# [The input]

+++++

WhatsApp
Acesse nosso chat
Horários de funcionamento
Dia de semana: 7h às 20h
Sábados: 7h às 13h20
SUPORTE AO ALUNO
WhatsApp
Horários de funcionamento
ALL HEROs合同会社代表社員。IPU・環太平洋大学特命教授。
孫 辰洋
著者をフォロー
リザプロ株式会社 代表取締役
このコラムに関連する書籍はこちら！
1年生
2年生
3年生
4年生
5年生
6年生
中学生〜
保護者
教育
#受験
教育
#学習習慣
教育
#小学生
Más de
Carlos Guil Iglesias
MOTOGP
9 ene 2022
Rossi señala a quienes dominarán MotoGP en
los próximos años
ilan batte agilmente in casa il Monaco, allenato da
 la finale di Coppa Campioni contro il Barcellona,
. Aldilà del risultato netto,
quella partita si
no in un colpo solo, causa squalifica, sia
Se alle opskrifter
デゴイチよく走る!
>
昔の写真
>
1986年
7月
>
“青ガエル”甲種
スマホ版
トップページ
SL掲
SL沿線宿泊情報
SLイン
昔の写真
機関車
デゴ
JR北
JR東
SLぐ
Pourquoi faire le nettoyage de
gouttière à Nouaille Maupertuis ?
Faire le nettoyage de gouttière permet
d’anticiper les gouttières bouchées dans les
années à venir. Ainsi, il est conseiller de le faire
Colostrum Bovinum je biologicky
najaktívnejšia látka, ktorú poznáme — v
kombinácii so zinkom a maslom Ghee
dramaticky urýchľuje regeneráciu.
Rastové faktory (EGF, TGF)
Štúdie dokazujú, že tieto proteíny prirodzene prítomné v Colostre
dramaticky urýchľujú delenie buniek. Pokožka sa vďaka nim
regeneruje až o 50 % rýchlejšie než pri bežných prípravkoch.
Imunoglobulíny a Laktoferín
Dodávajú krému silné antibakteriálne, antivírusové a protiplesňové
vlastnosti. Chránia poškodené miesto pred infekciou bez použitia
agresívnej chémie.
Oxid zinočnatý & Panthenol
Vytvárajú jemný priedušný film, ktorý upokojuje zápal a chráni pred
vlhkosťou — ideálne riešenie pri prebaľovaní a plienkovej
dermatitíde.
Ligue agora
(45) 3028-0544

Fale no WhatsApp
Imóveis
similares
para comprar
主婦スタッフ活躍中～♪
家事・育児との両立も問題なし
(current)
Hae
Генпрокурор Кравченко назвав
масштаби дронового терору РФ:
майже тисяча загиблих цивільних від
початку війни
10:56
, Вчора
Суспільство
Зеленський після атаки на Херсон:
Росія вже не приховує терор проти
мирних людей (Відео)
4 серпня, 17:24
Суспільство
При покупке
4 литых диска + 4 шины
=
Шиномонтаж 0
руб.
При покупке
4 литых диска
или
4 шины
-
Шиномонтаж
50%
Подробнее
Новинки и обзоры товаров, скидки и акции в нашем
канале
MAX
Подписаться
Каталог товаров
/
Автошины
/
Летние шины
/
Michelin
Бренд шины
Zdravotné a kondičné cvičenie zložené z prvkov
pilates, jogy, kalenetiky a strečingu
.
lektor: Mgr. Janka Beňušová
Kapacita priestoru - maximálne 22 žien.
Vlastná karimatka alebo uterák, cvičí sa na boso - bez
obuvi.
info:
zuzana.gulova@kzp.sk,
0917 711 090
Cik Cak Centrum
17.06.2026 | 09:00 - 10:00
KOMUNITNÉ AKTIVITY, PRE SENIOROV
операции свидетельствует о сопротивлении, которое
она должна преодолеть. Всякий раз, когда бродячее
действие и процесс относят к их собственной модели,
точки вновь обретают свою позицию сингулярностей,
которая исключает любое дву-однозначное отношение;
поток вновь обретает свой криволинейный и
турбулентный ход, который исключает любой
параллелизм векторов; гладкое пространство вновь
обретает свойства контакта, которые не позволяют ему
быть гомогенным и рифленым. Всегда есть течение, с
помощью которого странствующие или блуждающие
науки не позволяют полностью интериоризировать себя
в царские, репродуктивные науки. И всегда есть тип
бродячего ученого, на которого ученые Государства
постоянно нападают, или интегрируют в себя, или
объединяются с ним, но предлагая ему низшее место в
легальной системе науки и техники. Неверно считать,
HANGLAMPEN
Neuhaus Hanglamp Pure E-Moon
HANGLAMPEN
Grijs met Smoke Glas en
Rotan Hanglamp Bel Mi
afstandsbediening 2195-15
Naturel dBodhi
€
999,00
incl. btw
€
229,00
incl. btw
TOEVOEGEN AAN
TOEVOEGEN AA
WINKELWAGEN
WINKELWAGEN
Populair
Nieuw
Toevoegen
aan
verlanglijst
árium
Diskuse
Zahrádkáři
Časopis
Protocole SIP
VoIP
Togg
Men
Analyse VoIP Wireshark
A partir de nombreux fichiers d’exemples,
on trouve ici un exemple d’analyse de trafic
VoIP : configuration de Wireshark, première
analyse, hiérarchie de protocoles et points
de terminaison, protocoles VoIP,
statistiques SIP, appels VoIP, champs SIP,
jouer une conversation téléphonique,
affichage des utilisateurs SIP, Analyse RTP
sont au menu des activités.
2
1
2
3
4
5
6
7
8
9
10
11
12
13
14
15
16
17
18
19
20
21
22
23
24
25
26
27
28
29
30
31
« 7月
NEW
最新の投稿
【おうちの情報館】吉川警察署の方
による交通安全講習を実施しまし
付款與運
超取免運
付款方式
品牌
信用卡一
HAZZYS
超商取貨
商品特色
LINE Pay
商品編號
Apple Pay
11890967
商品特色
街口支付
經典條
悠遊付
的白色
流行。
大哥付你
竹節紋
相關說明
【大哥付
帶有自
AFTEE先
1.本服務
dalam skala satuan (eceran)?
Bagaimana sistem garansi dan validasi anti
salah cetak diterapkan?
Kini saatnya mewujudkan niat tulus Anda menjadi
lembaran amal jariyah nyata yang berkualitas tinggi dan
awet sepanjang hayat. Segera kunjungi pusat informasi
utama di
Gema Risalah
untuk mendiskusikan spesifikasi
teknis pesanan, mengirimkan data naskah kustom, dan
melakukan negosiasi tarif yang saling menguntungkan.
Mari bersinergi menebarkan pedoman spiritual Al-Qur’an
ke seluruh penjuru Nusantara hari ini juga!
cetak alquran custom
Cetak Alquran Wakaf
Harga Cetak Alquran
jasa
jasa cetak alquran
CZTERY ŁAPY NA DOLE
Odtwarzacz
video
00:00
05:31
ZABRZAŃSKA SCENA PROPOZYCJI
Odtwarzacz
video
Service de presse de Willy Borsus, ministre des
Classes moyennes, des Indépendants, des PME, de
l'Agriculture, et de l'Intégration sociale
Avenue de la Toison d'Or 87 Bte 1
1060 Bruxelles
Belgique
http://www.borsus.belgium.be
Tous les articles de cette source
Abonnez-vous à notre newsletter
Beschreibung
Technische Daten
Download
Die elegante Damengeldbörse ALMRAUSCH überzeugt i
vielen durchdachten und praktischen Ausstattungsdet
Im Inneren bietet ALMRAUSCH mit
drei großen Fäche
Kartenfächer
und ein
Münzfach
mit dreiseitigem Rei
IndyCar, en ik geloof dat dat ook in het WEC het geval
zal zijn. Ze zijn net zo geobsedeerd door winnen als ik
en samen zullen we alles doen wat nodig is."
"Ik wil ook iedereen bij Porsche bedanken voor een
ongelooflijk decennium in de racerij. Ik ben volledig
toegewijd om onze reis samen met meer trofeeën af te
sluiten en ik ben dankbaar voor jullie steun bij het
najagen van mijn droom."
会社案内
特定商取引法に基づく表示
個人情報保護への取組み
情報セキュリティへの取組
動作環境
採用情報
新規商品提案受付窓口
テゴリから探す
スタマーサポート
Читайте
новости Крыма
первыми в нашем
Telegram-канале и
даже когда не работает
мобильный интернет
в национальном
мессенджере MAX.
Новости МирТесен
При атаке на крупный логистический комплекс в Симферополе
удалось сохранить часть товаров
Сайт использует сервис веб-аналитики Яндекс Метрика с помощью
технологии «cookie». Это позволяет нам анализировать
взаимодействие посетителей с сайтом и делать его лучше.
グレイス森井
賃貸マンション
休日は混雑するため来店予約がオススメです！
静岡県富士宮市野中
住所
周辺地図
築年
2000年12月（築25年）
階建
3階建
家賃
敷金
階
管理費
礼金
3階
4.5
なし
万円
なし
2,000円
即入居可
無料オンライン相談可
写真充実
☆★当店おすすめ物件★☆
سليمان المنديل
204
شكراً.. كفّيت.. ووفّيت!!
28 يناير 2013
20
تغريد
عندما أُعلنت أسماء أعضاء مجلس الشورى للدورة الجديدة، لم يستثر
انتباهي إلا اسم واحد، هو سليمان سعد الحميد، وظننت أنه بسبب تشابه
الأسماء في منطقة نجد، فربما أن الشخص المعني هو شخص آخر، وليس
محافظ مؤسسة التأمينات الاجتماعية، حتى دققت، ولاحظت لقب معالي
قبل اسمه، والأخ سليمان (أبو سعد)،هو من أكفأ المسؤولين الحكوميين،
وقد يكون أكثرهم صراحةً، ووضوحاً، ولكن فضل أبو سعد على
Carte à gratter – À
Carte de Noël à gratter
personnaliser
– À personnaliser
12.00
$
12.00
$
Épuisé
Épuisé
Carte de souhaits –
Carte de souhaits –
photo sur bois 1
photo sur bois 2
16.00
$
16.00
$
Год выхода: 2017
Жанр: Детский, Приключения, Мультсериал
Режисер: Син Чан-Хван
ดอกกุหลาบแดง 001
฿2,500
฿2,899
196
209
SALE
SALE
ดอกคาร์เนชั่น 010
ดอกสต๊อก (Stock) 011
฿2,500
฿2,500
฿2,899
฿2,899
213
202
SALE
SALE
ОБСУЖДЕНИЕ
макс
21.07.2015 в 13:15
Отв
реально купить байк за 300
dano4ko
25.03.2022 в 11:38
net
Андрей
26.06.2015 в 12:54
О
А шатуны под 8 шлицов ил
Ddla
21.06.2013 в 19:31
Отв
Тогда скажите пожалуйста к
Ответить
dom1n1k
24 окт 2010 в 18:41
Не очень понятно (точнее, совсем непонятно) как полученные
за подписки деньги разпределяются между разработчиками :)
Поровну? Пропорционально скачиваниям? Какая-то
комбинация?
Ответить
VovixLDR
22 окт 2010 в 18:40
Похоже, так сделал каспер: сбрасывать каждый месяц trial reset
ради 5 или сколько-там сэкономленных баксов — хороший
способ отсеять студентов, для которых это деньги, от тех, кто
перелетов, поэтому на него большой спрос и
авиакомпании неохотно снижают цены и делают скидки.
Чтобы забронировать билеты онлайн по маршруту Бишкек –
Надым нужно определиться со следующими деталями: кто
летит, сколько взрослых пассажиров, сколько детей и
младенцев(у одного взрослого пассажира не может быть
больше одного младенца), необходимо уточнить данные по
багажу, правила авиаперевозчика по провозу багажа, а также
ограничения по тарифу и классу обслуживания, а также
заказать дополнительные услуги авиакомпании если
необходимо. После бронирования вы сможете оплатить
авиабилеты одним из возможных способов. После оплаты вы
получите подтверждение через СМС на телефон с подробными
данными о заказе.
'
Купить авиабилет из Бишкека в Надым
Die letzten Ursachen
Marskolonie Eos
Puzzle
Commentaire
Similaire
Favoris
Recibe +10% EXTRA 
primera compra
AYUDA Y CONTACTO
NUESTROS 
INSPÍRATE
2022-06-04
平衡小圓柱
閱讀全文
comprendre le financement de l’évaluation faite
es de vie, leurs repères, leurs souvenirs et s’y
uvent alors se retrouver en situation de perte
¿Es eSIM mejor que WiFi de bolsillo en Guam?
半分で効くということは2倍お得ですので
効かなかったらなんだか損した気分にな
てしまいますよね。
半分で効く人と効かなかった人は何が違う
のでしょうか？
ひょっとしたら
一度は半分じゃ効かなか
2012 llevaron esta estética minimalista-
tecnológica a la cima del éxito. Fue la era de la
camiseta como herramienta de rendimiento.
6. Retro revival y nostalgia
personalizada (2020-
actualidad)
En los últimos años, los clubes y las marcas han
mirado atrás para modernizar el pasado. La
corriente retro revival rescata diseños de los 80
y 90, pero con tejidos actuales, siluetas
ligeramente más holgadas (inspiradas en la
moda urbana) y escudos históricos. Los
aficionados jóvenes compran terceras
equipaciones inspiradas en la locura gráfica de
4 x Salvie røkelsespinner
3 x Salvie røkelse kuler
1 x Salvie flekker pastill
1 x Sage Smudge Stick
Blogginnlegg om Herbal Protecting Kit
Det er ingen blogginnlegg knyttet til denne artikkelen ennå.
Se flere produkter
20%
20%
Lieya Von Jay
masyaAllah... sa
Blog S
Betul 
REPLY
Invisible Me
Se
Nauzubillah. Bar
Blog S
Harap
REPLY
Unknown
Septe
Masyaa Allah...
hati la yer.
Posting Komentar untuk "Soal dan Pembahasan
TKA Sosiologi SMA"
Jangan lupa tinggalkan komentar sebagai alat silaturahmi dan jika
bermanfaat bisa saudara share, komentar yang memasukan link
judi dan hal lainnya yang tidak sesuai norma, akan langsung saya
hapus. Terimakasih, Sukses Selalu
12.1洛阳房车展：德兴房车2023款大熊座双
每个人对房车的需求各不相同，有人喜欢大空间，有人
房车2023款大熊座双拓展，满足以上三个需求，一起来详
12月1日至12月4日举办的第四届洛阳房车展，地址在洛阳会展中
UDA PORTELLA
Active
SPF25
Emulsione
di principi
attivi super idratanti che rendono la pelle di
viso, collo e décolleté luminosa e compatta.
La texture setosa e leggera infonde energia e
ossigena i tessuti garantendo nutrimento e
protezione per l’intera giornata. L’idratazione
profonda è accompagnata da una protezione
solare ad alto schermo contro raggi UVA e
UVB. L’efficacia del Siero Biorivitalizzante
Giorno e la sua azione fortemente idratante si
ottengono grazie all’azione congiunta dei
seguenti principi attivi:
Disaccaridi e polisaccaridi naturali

+++++

# [Exercise aim]
Return only the part of the records above that opens with the line containing "авиакомпании неохотно снижают" and closes with the line containing "camiseta como herramienta de rendimiento.", ends included.

# [Solution to the exercise]
авиакомпании неохотно снижают цены и делают скидки.
Чтобы забронировать билеты онлайн по маршруту Бишкек –
Надым нужно определиться со следующими деталями: кто
летит, сколько взрослых пассажиров, сколько детей и
младенцев(у одного взрослого пассажира не может быть
больше одного младенца), необходимо уточнить данные по
багажу, правила авиаперевозчика по провозу багажа, а также
ограничения по тарифу и классу обслуживания, а также
заказать дополнительные услуги авиакомпании если
необходимо. После бронирования вы сможете оплатить
авиабилеты одним из возможных способов. После оплаты вы
получите подтверждение через СМС на телефон с подробными
данными о заказе.
'
Купить авиабилет из Бишкека в Надым
Die letzten Ursachen
Marskolonie Eos
Puzzle
Commentaire
Similaire
Favoris
Recibe +10% EXTRA 
primera compra
AYUDA Y CONTACTO
NUESTROS 
INSPÍRATE
2022-06-04
平衡小圓柱
閱讀全文
comprendre le financement de l’évaluation faite
es de vie, leurs repères, leurs souvenirs et s’y
uvent alors se retrouver en situation de perte
¿Es eSIM mejor que WiFi de bolsillo en Guam?
半分で効くということは2倍お得ですので
効かなかったらなんだか損した気分にな
てしまいますよね。
半分で効く人と効かなかった人は何が違う
のでしょうか？
ひょっとしたら
一度は半分じゃ効かなか
2012 llevaron esta estética minimalista-
tecnológica a la cima del éxito. Fue la era de la
camiseta como herramienta de rendimiento.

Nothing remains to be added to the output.